→ **WHAT IS REQUIRED**
Repeat everything in the listing below. Keep each line exact.

→ **DATA FOR ANALYSIS**
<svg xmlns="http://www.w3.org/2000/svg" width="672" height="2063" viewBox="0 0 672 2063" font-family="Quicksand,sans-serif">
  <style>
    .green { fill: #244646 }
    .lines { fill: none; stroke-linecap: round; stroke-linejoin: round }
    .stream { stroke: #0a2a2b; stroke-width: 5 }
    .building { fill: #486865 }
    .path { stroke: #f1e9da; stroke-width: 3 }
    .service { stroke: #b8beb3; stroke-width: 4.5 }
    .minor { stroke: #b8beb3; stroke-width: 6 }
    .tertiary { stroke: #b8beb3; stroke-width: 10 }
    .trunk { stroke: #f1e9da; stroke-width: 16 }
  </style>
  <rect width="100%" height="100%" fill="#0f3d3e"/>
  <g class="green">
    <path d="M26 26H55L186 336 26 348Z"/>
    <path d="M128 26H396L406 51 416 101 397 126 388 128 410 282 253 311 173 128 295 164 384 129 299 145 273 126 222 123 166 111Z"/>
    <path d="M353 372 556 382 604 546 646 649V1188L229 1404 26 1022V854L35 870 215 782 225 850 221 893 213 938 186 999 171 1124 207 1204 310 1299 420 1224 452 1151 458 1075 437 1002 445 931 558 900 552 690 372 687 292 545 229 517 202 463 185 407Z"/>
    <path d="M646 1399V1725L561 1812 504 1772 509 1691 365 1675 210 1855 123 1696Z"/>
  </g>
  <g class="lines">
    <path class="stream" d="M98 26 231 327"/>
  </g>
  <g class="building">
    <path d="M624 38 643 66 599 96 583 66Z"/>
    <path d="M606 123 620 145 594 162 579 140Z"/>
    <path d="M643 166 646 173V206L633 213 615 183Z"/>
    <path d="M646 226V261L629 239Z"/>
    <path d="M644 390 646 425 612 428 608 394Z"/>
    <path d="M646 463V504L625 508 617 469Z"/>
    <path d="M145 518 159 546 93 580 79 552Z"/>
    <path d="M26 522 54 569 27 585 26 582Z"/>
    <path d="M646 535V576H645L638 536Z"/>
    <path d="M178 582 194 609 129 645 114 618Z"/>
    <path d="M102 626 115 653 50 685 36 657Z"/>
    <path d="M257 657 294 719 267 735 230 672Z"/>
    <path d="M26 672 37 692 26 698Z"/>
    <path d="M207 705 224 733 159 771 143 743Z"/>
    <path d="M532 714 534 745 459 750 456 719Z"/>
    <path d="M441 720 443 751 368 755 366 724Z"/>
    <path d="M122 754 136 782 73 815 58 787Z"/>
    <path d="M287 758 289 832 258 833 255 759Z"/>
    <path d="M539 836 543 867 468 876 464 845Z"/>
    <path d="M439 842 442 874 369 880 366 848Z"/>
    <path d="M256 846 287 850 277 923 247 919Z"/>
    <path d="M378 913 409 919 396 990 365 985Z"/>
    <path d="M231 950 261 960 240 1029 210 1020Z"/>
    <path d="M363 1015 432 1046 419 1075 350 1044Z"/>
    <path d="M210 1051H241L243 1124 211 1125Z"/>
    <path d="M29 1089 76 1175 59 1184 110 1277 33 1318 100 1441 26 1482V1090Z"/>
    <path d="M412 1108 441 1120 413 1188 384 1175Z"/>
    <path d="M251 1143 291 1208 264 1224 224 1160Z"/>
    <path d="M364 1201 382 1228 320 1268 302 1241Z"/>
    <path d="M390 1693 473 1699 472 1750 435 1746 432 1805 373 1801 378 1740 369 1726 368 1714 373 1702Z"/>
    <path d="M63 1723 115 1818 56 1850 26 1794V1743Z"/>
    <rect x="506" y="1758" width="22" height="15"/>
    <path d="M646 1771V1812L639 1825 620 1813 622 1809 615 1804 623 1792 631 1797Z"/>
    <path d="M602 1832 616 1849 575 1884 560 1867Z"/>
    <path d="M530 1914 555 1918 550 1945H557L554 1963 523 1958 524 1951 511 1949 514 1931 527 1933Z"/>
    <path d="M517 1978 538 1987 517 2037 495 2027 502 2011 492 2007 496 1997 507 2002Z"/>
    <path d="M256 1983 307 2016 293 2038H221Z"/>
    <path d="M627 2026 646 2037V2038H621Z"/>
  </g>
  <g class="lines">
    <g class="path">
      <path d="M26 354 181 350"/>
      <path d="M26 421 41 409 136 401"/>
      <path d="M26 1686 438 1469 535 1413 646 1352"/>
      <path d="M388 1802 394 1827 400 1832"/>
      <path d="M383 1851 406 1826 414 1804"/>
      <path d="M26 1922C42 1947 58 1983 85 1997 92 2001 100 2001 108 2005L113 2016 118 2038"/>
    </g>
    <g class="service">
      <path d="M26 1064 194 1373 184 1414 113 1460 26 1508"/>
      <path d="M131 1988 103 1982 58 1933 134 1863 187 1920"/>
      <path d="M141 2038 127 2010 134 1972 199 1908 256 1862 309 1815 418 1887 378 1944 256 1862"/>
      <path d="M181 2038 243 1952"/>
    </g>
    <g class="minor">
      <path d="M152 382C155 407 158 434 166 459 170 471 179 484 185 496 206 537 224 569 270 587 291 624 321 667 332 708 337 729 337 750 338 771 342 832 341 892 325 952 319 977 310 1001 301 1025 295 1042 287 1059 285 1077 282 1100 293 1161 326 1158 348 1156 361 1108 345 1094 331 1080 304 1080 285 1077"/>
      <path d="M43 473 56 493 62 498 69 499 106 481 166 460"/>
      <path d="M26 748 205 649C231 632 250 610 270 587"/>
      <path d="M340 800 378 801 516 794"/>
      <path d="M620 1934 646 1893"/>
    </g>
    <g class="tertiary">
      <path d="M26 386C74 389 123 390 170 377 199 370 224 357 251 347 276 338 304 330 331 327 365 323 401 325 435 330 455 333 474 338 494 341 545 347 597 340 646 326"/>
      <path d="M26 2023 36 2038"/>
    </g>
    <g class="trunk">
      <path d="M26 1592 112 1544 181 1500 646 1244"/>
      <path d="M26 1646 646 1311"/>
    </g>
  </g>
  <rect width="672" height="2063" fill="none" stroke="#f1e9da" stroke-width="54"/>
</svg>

→ **YOUR RESPONSE**
<svg xmlns="http://www.w3.org/2000/svg" width="672" height="2063" viewBox="0 0 672 2063" font-family="Quicksand,sans-serif">
  <style>
    .green { fill: #244646 }
    .lines { fill: none; stroke-linecap: round; stroke-linejoin: round }
    .stream { stroke: #0a2a2b; stroke-width: 5 }
    .building { fill: #486865 }
    .path { stroke: #f1e9da; stroke-width: 3 }
    .service { stroke: #b8beb3; stroke-width: 4.5 }
    .minor { stroke: #b8beb3; stroke-width: 6 }
    .tertiary { stroke: #b8beb3; stroke-width: 10 }
    .trunk { stroke: #f1e9da; stroke-width: 16 }
  </style>
  <rect width="100%" height="100%" fill="#0f3d3e"/>
  <g class="green">
    <path d="M26 26H55L186 336 26 348Z"/>
    <path d="M128 26H396L406 51 416 101 397 126 388 128 410 282 253 311 173 128 295 164 384 129 299 145 273 126 222 123 166 111Z"/>
    <path d="M353 372 556 382 604 546 646 649V1188L229 1404 26 1022V854L35 870 215 782 225 850 221 893 213 938 186 999 171 1124 207 1204 310 1299 420 1224 452 1151 458 1075 437 1002 445 931 558 900 552 690 372 687 292 545 229 517 202 463 185 407Z"/>
    <path d="M646 1399V1725L561 1812 504 1772 509 1691 365 1675 210 1855 123 1696Z"/>
  </g>
  <g class="lines">
    <path class="stream" d="M98 26 231 327"/>
  </g>
  <g class="building">
    <path d="M624 38 643 66 599 96 583 66Z"/>
    <path d="M606 123 620 145 594 162 579 140Z"/>
    <path d="M643 166 646 173V206L633 213 615 183Z"/>
    <path d="M646 226V261L629 239Z"/>
    <path d="M644 390 646 425 612 428 608 394Z"/>
    <path d="M646 463V504L625 508 617 469Z"/>
    <path d="M145 518 159 546 93 580 79 552Z"/>
    <path d="M26 522 54 569 27 585 26 582Z"/>
    <path d="M646 535V576H645L638 536Z"/>
    <path d="M178 582 194 609 129 645 114 618Z"/>
    <path d="M102 626 115 653 50 685 36 657Z"/>
    <path d="M257 657 294 719 267 735 230 672Z"/>
    <path d="M26 672 37 692 26 698Z"/>
    <path d="M207 705 224 733 159 771 143 743Z"/>
    <path d="M532 714 534 745 459 750 456 719Z"/>
    <path d="M441 720 443 751 368 755 366 724Z"/>
    <path d="M122 754 136 782 73 815 58 787Z"/>
    <path d="M287 758 289 832 258 833 255 759Z"/>
    <path d="M539 836 543 867 468 876 464 845Z"/>
    <path d="M439 842 442 874 369 880 366 848Z"/>
    <path d="M256 846 287 850 277 923 247 919Z"/>
    <path d="M378 913 409 919 396 990 365 985Z"/>
    <path d="M231 950 261 960 240 1029 210 1020Z"/>
    <path d="M363 1015 432 1046 419 1075 350 1044Z"/>
    <path d="M210 1051H241L243 1124 211 1125Z"/>
    <path d="M29 1089 76 1175 59 1184 110 1277 33 1318 100 1441 26 1482V1090Z"/>
    <path d="M412 1108 441 1120 413 1188 384 1175Z"/>
    <path d="M251 1143 291 1208 264 1224 224 1160Z"/>
    <path d="M364 1201 382 1228 320 1268 302 1241Z"/>
    <path d="M390 1693 473 1699 472 1750 435 1746 432 1805 373 1801 378 1740 369 1726 368 1714 373 1702Z"/>
    <path d="M63 1723 115 1818 56 1850 26 1794V1743Z"/>
    <rect x="506" y="1758" width="22" height="15"/>
    <path d="M646 1771V1812L639 1825 620 1813 622 1809 615 1804 623 1792 631 1797Z"/>
    <path d="M602 1832 616 1849 575 1884 560 1867Z"/>
    <path d="M530 1914 555 1918 550 1945H557L554 1963 523 1958 524 1951 511 1949 514 1931 527 1933Z"/>
    <path d="M517 1978 538 1987 517 2037 495 2027 502 2011 492 2007 496 1997 507 2002Z"/>
    <path d="M256 1983 307 2016 293 2038H221Z"/>
    <path d="M627 2026 646 2037V2038H621Z"/>
  </g>
  <g class="lines">
    <g class="path">
      <path d="M26 354 181 350"/>
      <path d="M26 421 41 409 136 401"/>
      <path d="M26 1686 438 1469 535 1413 646 1352"/>
      <path d="M388 1802 394 1827 400 1832"/>
      <path d="M383 1851 406 1826 414 1804"/>
      <path d="M26 1922C42 1947 58 1983 85 1997 92 2001 100 2001 108 2005L113 2016 118 2038"/>
    </g>
    <g class="service">
      <path d="M26 1064 194 1373 184 1414 113 1460 26 1508"/>
      <path d="M131 1988 103 1982 58 1933 134 1863 187 1920"/>
      <path d="M141 2038 127 2010 134 1972 199 1908 256 1862 309 1815 418 1887 378 1944 256 1862"/>
      <path d="M181 2038 243 1952"/>
    </g>
    <g class="minor">
      <path d="M152 382C155 407 158 434 166 459 170 471 179 484 185 496 206 537 224 569 270 587 291 624 321 667 332 708 337 729 337 750 338 771 342 832 341 892 325 952 319 977 310 1001 301 1025 295 1042 287 1059 285 1077 282 1100 293 1161 326 1158 348 1156 361 1108 345 1094 331 1080 304 1080 285 1077"/>
      <path d="M43 473 56 493 62 498 69 499 106 481 166 460"/>
      <path d="M26 748 205 649C231 632 250 610 270 587"/>
      <path d="M340 800 378 801 516 794"/>
      <path d="M620 1934 646 1893"/>
    </g>
    <g class="tertiary">
      <path d="M26 386C74 389 123 390 170 377 199 370 224 357 251 347 276 338 304 330 331 327 365 323 401 325 435 330 455 333 474 338 494 341 545 347 597 340 646 326"/>
      <path d="M26 2023 36 2038"/>
    </g>
    <g class="trunk">
      <path d="M26 1592 112 1544 181 1500 646 1244"/>
      <path d="M26 1646 646 1311"/>
    </g>
  </g>
  <rect width="672" height="2063" fill="none" stroke="#f1e9da" stroke-width="54"/>
</svg>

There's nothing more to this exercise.